What you have to do:
Could you give the data below again, exactly and completely?

____________________

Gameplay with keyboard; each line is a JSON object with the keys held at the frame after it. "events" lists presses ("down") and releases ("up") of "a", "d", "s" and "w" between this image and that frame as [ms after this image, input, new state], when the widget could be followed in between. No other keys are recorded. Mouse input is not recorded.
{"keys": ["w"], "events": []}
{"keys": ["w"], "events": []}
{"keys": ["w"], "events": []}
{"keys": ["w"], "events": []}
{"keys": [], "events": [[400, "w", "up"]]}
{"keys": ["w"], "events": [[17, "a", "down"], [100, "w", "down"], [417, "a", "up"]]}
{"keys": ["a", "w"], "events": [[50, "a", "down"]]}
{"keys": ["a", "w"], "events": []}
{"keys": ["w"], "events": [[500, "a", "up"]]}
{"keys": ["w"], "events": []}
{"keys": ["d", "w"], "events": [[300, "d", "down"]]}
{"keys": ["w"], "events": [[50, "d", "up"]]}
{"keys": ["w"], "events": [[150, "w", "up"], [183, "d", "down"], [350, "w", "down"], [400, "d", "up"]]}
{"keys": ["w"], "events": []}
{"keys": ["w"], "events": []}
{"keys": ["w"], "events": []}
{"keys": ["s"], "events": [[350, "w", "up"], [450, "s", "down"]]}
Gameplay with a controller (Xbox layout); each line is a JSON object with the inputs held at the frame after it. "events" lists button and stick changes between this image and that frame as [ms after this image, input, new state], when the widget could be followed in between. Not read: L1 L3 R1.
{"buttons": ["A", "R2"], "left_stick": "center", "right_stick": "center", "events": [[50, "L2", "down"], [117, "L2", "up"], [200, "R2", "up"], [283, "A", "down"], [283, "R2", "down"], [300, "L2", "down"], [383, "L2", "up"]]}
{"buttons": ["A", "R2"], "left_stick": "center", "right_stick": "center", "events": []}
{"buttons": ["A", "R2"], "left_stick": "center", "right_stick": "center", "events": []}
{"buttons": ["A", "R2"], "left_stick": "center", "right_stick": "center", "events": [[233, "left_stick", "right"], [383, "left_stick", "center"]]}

____________________

Exercise output:
Gameplay with keyboard; each line is a JSON object with the keys held at the frame after it. "events" lists presses ("down") and releases ("up") of "a", "d", "s" and "w" between this image and that frame as [ms after this image, input, new state], when the widget could be followed in between. No other keys are recorded. Mouse input is not recorded.
{"keys": ["w"], "events": []}
{"keys": ["w"], "events": []}
{"keys": ["w"], "events": []}
{"keys": ["w"], "events": []}
{"keys": [], "events": [[400, "w", "up"]]}
{"keys": ["w"], "events": [[17, "a", "down"], [100, "w", "down"], [417, "a", "up"]]}
{"keys": ["a", "w"], "events": [[50, "a", "down"]]}
{"keys": ["a", "w"], "events": []}
{"keys": ["w"], "events": [[500, "a", "up"]]}
{"keys": ["w"], "events": []}
{"keys": ["d", "w"], "events": [[300, "d", "down"]]}
{"keys": ["w"], "events": [[50, "d", "up"]]}
{"keys": ["w"], "events": [[150, "w", "up"], [183, "d", "down"], [350, "w", "down"], [400, "d", "up"]]}
{"keys": ["w"], "events": []}
{"keys": ["w"], "events": []}
{"keys": ["w"], "events": []}
{"keys": ["s"], "events": [[350, "w", "up"], [450, "s", "down"]]}
Gameplay with a controller (Xbox layout); each line is a JSON object with the inputs held at the frame after it. "events" lists button and stick changes between this image and that frame as [ms after this image, input, new state], when the widget could be followed in between. Not read: L1 L3 R1.
{"buttons": ["A", "R2"], "left_stick": "center", "right_stick": "center", "events": [[50, "L2", "down"], [117, "L2", "up"], [200, "R2", "up"], [283, "A", "down"], [283, "R2", "down"], [300, "L2", "down"], [383, "L2", "up"]]}
{"buttons": ["A", "R2"], "left_stick": "center", "right_stick": "center", "events": []}
{"buttons": ["A", "R2"], "left_stick": "center", "right_stick": "center", "events": []}
{"buttons": ["A", "R2"], "left_stick": "center", "right_stick": "center", "events": [[233, "left_stick", "right"], [383, "left_stick", "center"]]}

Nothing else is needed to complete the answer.